What you should do:
The answer must restate every entry below word for word.

═══ Given entries ═══

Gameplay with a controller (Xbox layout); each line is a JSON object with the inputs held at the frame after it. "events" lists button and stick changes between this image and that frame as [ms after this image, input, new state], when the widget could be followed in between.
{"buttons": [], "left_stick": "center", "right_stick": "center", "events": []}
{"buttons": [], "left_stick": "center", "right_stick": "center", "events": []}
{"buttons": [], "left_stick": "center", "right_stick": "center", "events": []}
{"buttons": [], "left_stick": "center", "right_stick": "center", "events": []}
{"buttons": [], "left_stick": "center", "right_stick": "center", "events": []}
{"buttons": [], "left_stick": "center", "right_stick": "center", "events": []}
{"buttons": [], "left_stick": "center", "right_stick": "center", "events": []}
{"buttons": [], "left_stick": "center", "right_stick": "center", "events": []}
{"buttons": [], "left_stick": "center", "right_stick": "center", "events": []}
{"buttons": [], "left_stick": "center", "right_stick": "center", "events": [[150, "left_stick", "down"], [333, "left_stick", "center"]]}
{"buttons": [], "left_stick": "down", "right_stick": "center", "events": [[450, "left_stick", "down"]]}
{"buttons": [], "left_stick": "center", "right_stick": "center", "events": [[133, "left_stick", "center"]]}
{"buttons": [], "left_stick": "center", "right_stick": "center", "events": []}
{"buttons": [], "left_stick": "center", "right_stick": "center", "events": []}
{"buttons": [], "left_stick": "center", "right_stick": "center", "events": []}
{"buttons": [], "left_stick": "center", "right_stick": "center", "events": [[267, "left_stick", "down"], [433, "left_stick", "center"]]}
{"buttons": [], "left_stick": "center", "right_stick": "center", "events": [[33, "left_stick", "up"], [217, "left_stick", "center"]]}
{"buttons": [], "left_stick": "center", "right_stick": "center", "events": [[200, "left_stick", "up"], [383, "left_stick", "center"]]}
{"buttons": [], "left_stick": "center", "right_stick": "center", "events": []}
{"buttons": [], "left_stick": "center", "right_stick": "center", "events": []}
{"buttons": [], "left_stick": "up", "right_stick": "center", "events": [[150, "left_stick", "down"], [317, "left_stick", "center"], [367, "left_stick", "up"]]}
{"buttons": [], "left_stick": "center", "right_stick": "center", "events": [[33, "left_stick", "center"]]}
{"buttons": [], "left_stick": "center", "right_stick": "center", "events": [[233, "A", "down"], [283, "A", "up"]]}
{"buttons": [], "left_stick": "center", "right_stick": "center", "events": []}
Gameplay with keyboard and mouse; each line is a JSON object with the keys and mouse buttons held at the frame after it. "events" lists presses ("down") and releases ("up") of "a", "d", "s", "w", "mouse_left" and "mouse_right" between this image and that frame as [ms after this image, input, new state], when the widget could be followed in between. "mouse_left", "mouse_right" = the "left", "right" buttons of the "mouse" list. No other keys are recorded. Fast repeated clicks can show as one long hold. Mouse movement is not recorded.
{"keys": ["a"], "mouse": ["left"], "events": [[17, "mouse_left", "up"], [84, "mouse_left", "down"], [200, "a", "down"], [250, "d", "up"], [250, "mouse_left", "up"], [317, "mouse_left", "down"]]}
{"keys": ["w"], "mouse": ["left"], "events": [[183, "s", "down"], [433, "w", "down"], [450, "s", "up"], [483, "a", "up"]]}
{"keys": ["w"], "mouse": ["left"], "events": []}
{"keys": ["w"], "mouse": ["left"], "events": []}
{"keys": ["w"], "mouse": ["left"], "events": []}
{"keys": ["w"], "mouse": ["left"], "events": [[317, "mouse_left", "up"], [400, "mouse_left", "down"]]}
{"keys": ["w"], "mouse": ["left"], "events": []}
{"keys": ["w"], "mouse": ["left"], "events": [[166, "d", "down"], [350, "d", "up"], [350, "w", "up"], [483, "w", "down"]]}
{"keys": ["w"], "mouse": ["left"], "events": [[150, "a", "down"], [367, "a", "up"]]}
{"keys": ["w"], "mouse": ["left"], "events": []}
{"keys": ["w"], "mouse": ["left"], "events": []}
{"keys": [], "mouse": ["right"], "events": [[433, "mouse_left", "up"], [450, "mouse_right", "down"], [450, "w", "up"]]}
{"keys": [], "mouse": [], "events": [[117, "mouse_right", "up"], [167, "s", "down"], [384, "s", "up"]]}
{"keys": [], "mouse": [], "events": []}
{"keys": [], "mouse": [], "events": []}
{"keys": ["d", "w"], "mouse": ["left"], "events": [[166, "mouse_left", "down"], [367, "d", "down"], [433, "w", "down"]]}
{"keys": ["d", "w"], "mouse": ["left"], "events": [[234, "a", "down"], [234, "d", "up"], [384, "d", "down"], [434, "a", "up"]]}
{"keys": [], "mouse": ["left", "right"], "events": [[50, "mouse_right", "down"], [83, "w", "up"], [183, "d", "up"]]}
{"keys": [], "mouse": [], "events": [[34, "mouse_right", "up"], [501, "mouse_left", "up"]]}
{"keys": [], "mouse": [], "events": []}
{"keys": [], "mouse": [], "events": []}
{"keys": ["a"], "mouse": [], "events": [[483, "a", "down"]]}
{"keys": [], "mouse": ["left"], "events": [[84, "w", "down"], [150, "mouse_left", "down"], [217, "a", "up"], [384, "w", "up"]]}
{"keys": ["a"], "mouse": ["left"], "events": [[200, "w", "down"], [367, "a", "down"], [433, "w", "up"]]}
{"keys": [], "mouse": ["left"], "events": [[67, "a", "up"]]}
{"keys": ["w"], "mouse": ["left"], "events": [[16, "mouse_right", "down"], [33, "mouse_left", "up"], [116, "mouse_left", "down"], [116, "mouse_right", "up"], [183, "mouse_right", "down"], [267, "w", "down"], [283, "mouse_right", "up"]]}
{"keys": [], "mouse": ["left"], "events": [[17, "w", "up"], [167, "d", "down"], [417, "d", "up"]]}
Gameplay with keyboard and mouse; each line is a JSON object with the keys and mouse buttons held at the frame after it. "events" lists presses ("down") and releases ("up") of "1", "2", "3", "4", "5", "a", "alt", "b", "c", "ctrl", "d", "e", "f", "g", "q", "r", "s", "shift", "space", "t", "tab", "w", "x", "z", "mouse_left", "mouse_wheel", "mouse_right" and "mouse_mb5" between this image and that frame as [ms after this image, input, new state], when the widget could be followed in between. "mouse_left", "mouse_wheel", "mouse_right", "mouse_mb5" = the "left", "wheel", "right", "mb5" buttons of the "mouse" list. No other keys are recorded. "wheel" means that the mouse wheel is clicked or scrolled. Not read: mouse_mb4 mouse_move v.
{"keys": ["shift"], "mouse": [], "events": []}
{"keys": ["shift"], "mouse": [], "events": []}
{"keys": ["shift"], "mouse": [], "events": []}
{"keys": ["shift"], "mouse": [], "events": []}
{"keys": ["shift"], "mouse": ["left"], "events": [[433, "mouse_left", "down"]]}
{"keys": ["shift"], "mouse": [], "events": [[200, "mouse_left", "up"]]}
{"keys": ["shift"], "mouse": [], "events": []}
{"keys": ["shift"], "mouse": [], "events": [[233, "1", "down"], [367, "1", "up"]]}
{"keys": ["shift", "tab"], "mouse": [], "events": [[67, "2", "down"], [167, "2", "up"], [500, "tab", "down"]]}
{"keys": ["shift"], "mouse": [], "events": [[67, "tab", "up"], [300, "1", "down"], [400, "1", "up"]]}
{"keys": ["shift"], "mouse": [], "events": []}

═══

Answer area:
Gameplay with a controller (Xbox layout); each line is a JSON object with the inputs held at the frame after it. "events" lists button and stick changes between this image and that frame as [ms after this image, input, new state], when the widget could be followed in between.
{"buttons": [], "left_stick": "center", "right_stick": "center", "events": []}
{"buttons": [], "left_stick": "center", "right_stick": "center", "events": []}
{"buttons": [], "left_stick": "center", "right_stick": "center", "events": []}
{"buttons": [], "left_stick": "center", "right_stick": "center", "events": []}
{"buttons": [], "left_stick": "center", "right_stick": "center", "events": []}
{"buttons": [], "left_stick": "center", "right_stick": "center", "events": []}
{"buttons": [], "left_stick": "center", "right_stick": "center", "events": []}
{"buttons": [], "left_stick": "center", "right_stick": "center", "events": []}
{"buttons": [], "left_stick": "center", "right_stick": "center", "events": []}
{"buttons": [], "left_stick": "center", "right_stick": "center", "events": [[150, "left_stick", "down"], [333, "left_stick", "center"]]}
{"buttons": [], "left_stick": "down", "right_stick": "center", "events": [[450, "left_stick", "down"]]}
{"buttons": [], "left_stick": "center", "right_stick": "center", "events": [[133, "left_stick", "center"]]}
{"buttons": [], "left_stick": "center", "right_stick": "center", "events": []}
{"buttons": [], "left_stick": "center", "right_stick": "center", "events": []}
{"buttons": [], "left_stick": "center", "right_stick": "center", "events": []}
{"buttons": [], "left_stick": "center", "right_stick": "center", "events": [[267, "left_stick", "down"], [433, "left_stick", "center"]]}
{"buttons": [], "left_stick": "center", "right_stick": "center", "events": [[33, "left_stick", "up"], [217, "left_stick", "center"]]}
{"buttons": [], "left_stick": "center", "right_stick": "center", "events": [[200, "left_stick", "up"], [383, "left_stick", "center"]]}
{"buttons": [], "left_stick": "center", "right_stick": "center", "events": []}
{"buttons": [], "left_stick": "center", "right_stick": "center", "events": []}
{"buttons": [], "left_stick": "up", "right_stick": "center", "events": [[150, "left_stick", "down"], [317, "left_stick", "center"], [367, "left_stick", "up"]]}
{"buttons": [], "left_stick": "center", "right_stick": "center", "events": [[33, "left_stick", "center"]]}
{"buttons": [], "left_stick": "center", "right_stick": "center", "events": [[233, "A", "down"], [283, "A", "up"]]}
{"buttons": [], "left_stick": "center", "right_stick": "center", "events": []}
Gameplay with keyboard and mouse; each line is a JSON object with the keys and mouse buttons held at the frame after it. "events" lists presses ("down") and releases ("up") of "a", "d", "s", "w", "mouse_left" and "mouse_right" between this image and that frame as [ms after this image, input, new state], when the widget could be followed in between. "mouse_left", "mouse_right" = the "left", "right" buttons of the "mouse" list. No other keys are recorded. Fast repeated clicks can show as one long hold. Mouse movement is not recorded.
{"keys": ["a"], "mouse": ["left"], "events": [[17, "mouse_left", "up"], [84, "mouse_left", "down"], [200, "a", "down"], [250, "d", "up"], [250, "mouse_left", "up"], [317, "mouse_left", "down"]]}
{"keys": ["w"], "mouse": ["left"], "events": [[183, "s", "down"], [433, "w", "down"], [450, "s", "up"], [483, "a", "up"]]}
{"keys": ["w"], "mouse": ["left"], "events": []}
{"keys": ["w"], "mouse": ["left"], "events": []}
{"keys": ["w"], "mouse": ["left"], "events": []}
{"keys": ["w"], "mouse": ["left"], "events": [[317, "mouse_left", "up"], [400, "mouse_left", "down"]]}
{"keys": ["w"], "mouse": ["left"], "events": []}
{"keys": ["w"], "mouse": ["left"], "events": [[166, "d", "down"], [350, "d", "up"], [350, "w", "up"], [483, "w", "down"]]}
{"keys": ["w"], "mouse": ["left"], "events": [[150, "a", "down"], [367, "a", "up"]]}
{"keys": ["w"], "mouse": ["left"], "events": []}
{"keys": ["w"], "mouse": ["left"], "events": []}
{"keys": [], "mouse": ["right"], "events": [[433, "mouse_left", "up"], [450, "mouse_right", "down"], [450, "w", "up"]]}
{"keys": [], "mouse": [], "events": [[117, "mouse_right", "up"], [167, "s", "down"], [384, "s", "up"]]}
{"keys": [], "mouse": [], "events": []}
{"keys": [], "mouse": [], "events": []}
{"keys": ["d", "w"], "mouse": ["left"], "events": [[166, "mouse_left", "down"], [367, "d", "down"], [433, "w", "down"]]}
{"keys": ["d", "w"], "mouse": ["left"], "events": [[234, "a", "down"], [234, "d", "up"], [384, "d", "down"], [434, "a", "up"]]}
{"keys": [], "mouse": ["left", "right"], "events": [[50, "mouse_right", "down"], [83, "w", "up"], [183, "d", "up"]]}
{"keys": [], "mouse": [], "events": [[34, "mouse_right", "up"], [501, "mouse_left", "up"]]}
{"keys": [], "mouse": [], "events": []}
{"keys": [], "mouse": [], "events": []}
{"keys": ["a"], "mouse": [], "events": [[483, "a", "down"]]}
{"keys": [], "mouse": ["left"], "events": [[84, "w", "down"], [150, "mouse_left", "down"], [217, "a", "up"], [384, "w", "up"]]}
{"keys": ["a"], "mouse": ["left"], "events": [[200, "w", "down"], [367, "a", "down"], [433, "w", "up"]]}
{"keys": [], "mouse": ["left"], "events": [[67, "a", "up"]]}
{"keys": ["w"], "mouse": ["left"], "events": [[16, "mouse_right", "down"], [33, "mouse_left", "up"], [116, "mouse_left", "down"], [116, "mouse_right", "up"], [183, "mouse_right", "down"], [267, "w", "down"], [283, "mouse_right", "up"]]}
{"keys": [], "mouse": ["left"], "events": [[17, "w", "up"], [167, "d", "down"], [417, "d", "up"]]}
Gameplay with keyboard and mouse; each line is a JSON object with the keys and mouse buttons held at the frame after it. "events" lists presses ("down") and releases ("up") of "1", "2", "3", "4", "5", "a", "alt", "b", "c", "ctrl", "d", "e", "f", "g", "q", "r", "s", "shift", "space", "t", "tab", "w", "x", "z", "mouse_left", "mouse_wheel", "mouse_right" and "mouse_mb5" between this image and that frame as [ms after this image, input, new state], when the widget could be followed in between. "mouse_left", "mouse_wheel", "mouse_right", "mouse_mb5" = the "left", "wheel", "right", "mb5" buttons of the "mouse" list. No other keys are recorded. "wheel" means that the mouse wheel is clicked or scrolled. Not read: mouse_mb4 mouse_move v.
{"keys": ["shift"], "mouse": [], "events": []}
{"keys": ["shift"], "mouse": [], "events": []}
{"keys": ["shift"], "mouse": [], "events": []}
{"keys": ["shift"], "mouse": [], "events": []}
{"keys": ["shift"], "mouse": ["left"], "events": [[433, "mouse_left", "down"]]}
{"keys": ["shift"], "mouse": [], "events": [[200, "mouse_left", "up"]]}
{"keys": ["shift"], "mouse": [], "events": []}
{"keys": ["shift"], "mouse": [], "events": [[233, "1", "down"], [367, "1", "up"]]}
{"keys": ["shift", "tab"], "mouse": [], "events": [[67, "2", "down"], [167, "2", "up"], [500, "tab", "down"]]}
{"keys": ["shift"], "mouse": [], "events": [[67, "tab", "up"], [300, "1", "down"], [400, "1", "up"]]}
{"keys": ["shift"], "mouse": [], "events": []}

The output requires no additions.